(Washington) La plupart des juges de la Cour suprême américaine se sont montrés lundi peu enclins à empêcher le pouvoir exécutif d’intervenir auprès des réseaux sociaux pour obtenir le retrait de contenus qu’il estime problématiques, notamment en matière sanitaire.

Les neuf juges ont examiné la décision d’une cour d’appel ultraconservatrice limitant les contacts entre la Maison-Blanche ainsi que des agences fédérales, dont les autorités sanitaires et le FBI, et les géants de l’internet, au nom du Premier amendement de la Constitution qui garantit la liberté d’expression.

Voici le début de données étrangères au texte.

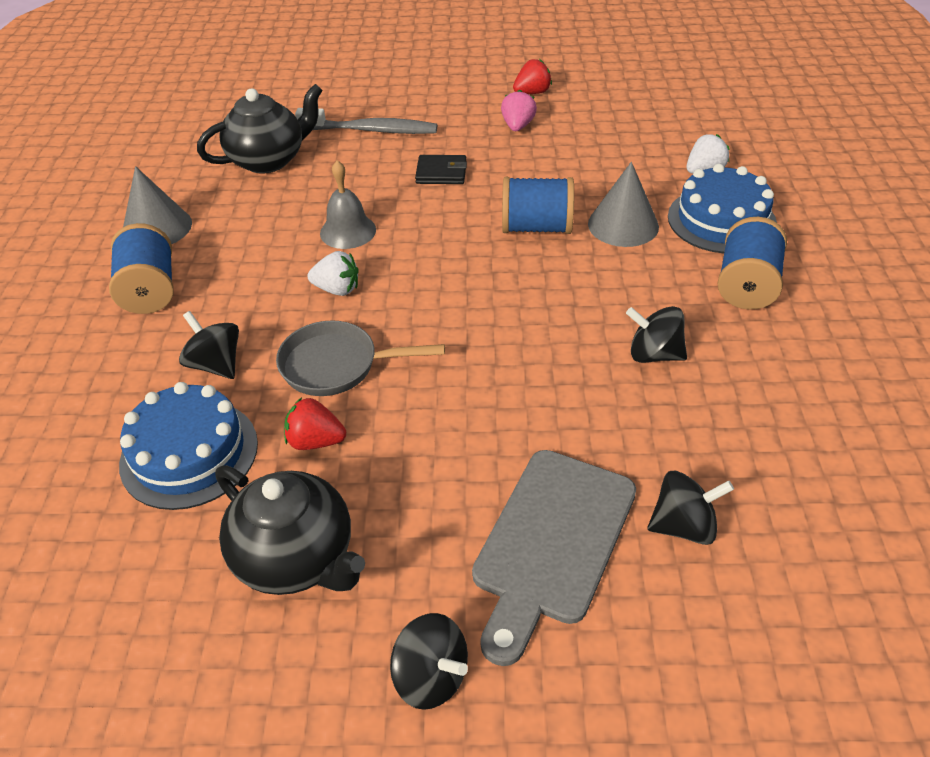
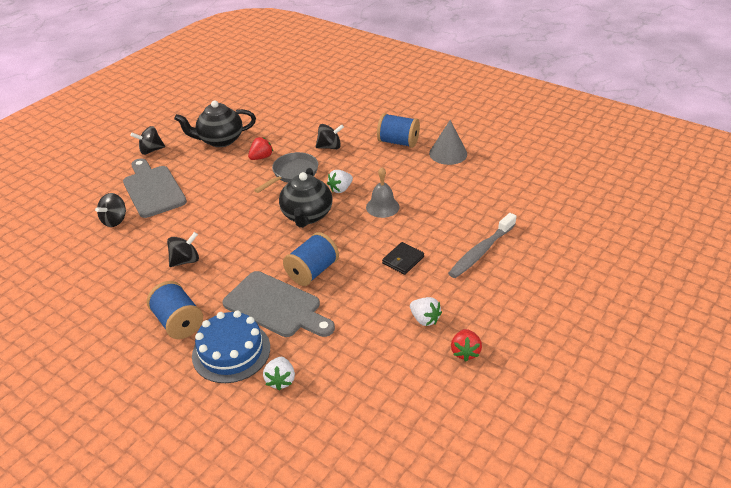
camera: 125 degrees right, 5 degrees down
blue cake [119,382,258,510] -> none
black teapot [197,84,323,173] -> black teapot moved to [279,168,332,228]
pink strawberry [501,90,537,131] -> white strawberry [410,297,442,326]
grey cone [588,162,659,247] -> grey cutting board [223,271,335,337]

Cette décision, suspendue par la Cour suprême jusqu’à nouvel ordre, leur enjoignait de s’abstenir de « faire pression » sur ces entreprises ou de les « encourager significativement » à retirer des contenus taxés par l’administration du président démocrate Joe Biden de désinformation sur la vaccination contre la COVID-19 ou les résultats des élections.

« Cette affaire devrait porter sur la distinction fondamentale entre la persuasion et la coercition », a plaidé Brian Fletcher, pour le département de la Justice.

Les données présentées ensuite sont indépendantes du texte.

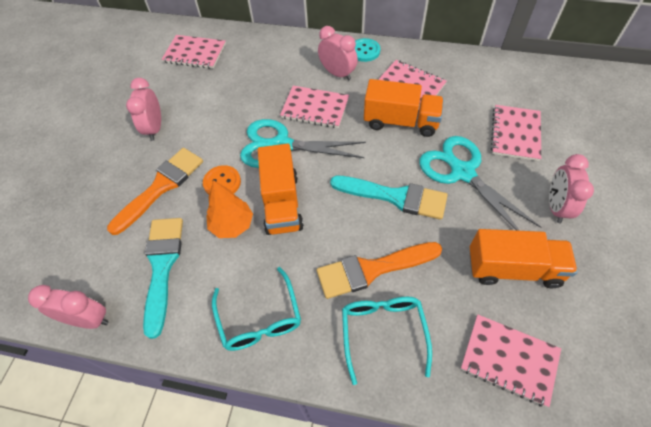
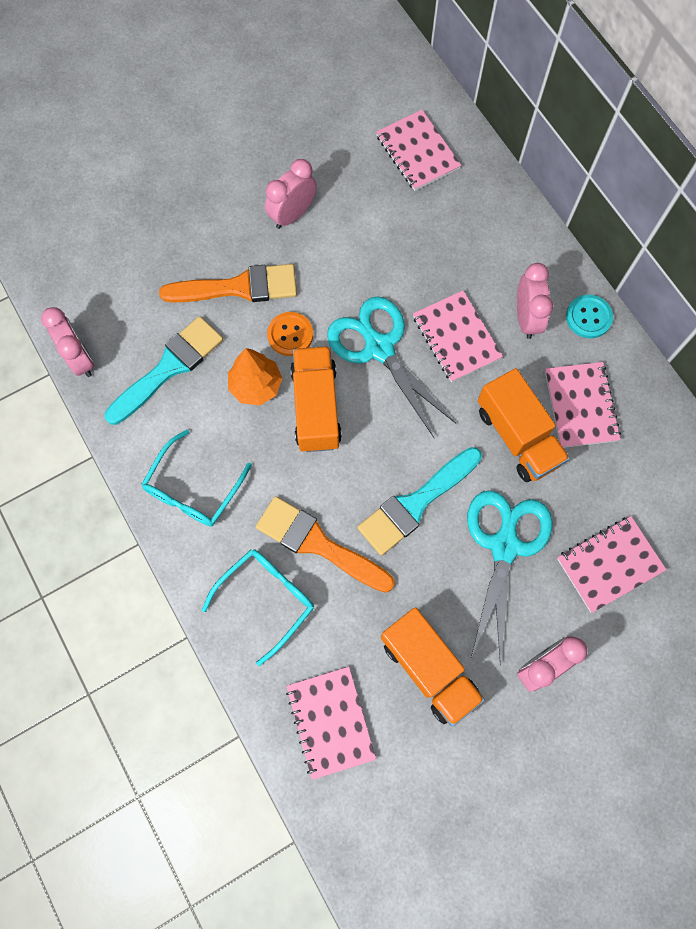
camera: 45 degrees right, 15 degrees up
orange truck [258,144,304,235] -> orange truck turned 135 degrees clockwise [290,346,342,452]
turquoise brush [330,176,448,220] -> turquoise brush turned 75 degrees clockwise [357,447,482,556]

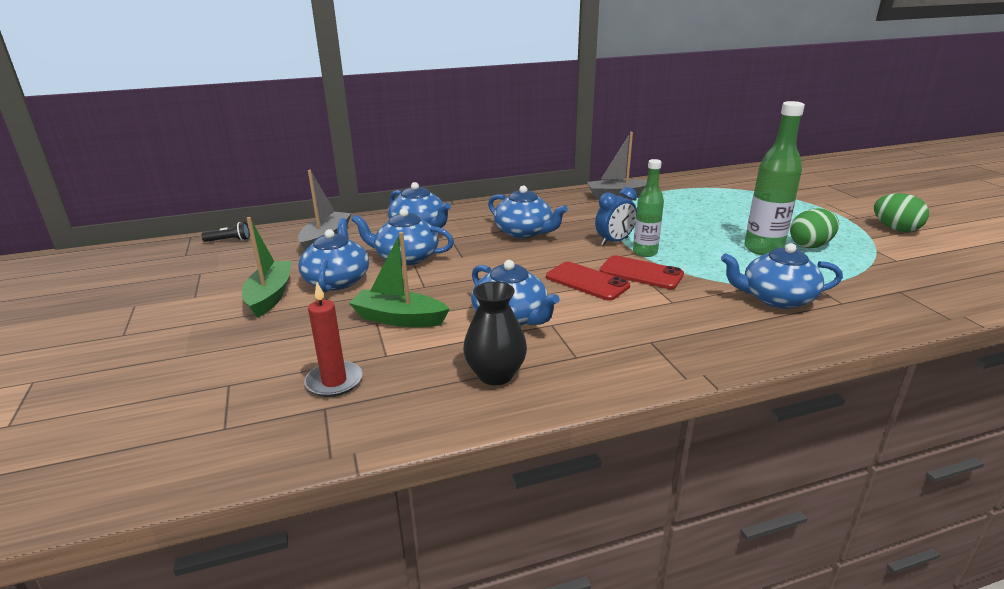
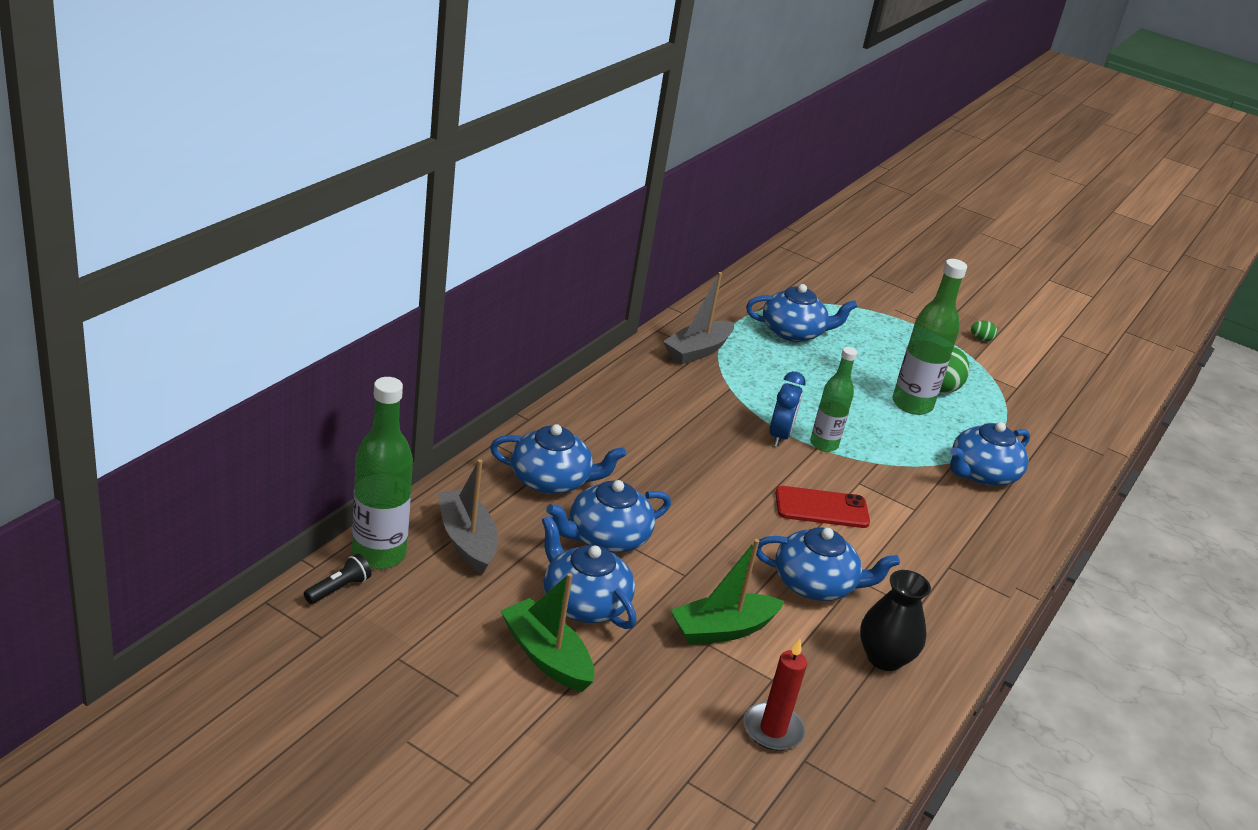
camera: 45 degrees left, 5 degrees up
blue teapot [488,186,568,238] -> blue teapot moved to [746,284,857,342]
red phone [600,255,684,289] -> none
green egg [874,193,929,232] -> green egg [971,321,997,341], size x0.51
none -> green bottle [352,377,413,569]

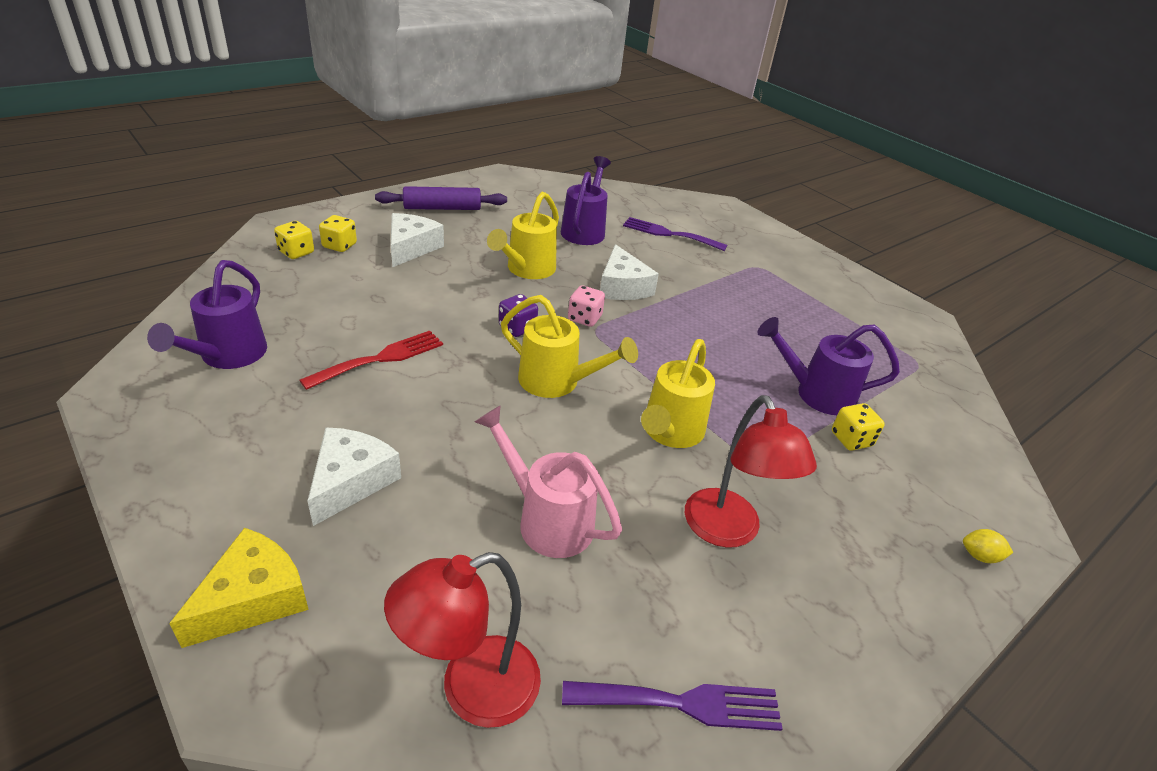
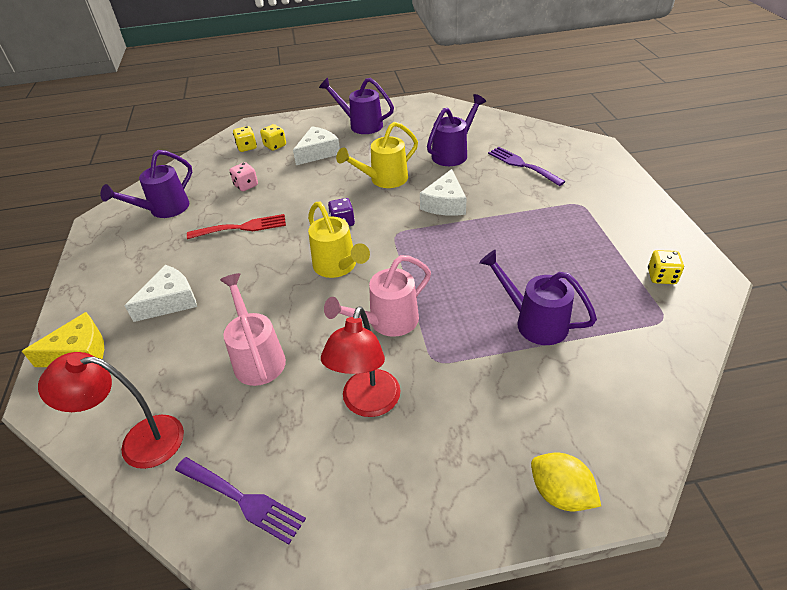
camera: 35 degrees right, 5 degrees up
purple rolling pin [375,186,507,210] -> purple watering can [319,77,394,134]
pink dice [568,285,605,327] -> pink dice moved to [229,162,258,191]
yellow watering can [641,339,715,448] -> pink watering can [324,255,431,337]
yellow dice [832,403,885,451] -> yellow dice moved to [648,250,684,284]
yellow lemon [963,529,1013,563] -> yellow lemon [531,452,601,511], size x1.74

Il a invité les juges à réaffirmer que le discours des autorités ne « franchit la ligne de la coercition que s’il comporte objectivement une menace d’action hostile » de la part de l’administration.

Le président de la Cour à majorité conservatrice, John Roberts, a observé que le gouvernement fédéral n’était « pas monolithique » et qu’un désaccord avec une agence n’impliquerait pas forcément de retombées négatives pour le réseau social concerné.

« Cela dilue le concept de coercition, n’est-ce pas », a-t-il objecté à Benjamin Aguinaga, conseiller juridique de Louisiane, un des deux États dirigés par des républicains, avec le Missouri, à l’origine de la plainte.

Les dénonciations de « censure gouvernementale » du représentant des plaignants ont rencontré peu d’écho parmi les juges, à l’exception du conservateur Samuel Alito, qui s’est inquiété d’un « harcèlement constant de Facebook et d’autres réseaux » de la part de la Maison-Blanche et d’autres responsables fédéraux.

Plusieurs de ses collègues, indépendamment de leur orientation, se sont plutôt alarmés des conséquences d’une décision qui interdirait au gouvernement de demander la suppression de publications dangereuses pour les mineurs ou pour la sécurité nationale.

« Punir »

La Cour a ensuite entendu les arguments dans un dossier connexe opposant le puissant lobby américain des armes, la National Rifle Association (NRA), aux autorités de l’État de New York.

La NRA leur reproche de lui avoir fait perdre « des millions de dollars » en dissuadant les compagnies d’assurances et les banques de traiter avec elle en raison du « risque pour leur image ».

À la suite de la tuerie de l’école secondaire de Parkland, en Floride, en février 2018, dans laquelle un ancien élève avait abattu 14 élèves et trois adultes en quelques minutes, une responsable de l’État de New York avait publiquement recommandé aux compagnies d’assurances et aux banques de se dissocier de la NRA.

« Ils ont encouragé les gens à punir la NRA précisément à cause, et uniquement à cause, de ses opinions politiques », a affirmé l’avocat du lobby, David Cole.

La décision de la Cour suprême dans ces deux dossiers n’est pas attendue avant plusieurs mois.

Dans une autre affaire, elle a énoncé la semaine dernière deux conditions pour que les publications d’un responsable sur ses réseaux sociaux personnels également utilisés pour diffuser des informations d’intérêt général relèvent de ses fonctions et non de sa vie privée.

Il s’agissait en l’occurrence d’un responsable municipal du Michigan qui avait bloqué un de ses administrés.

Dans une décision unanime, les juges ont statué que les publications sortaient de la sphère privée quand elles portent sur un domaine dans lequel le responsable a autorité et qu’il y invoque cette autorité.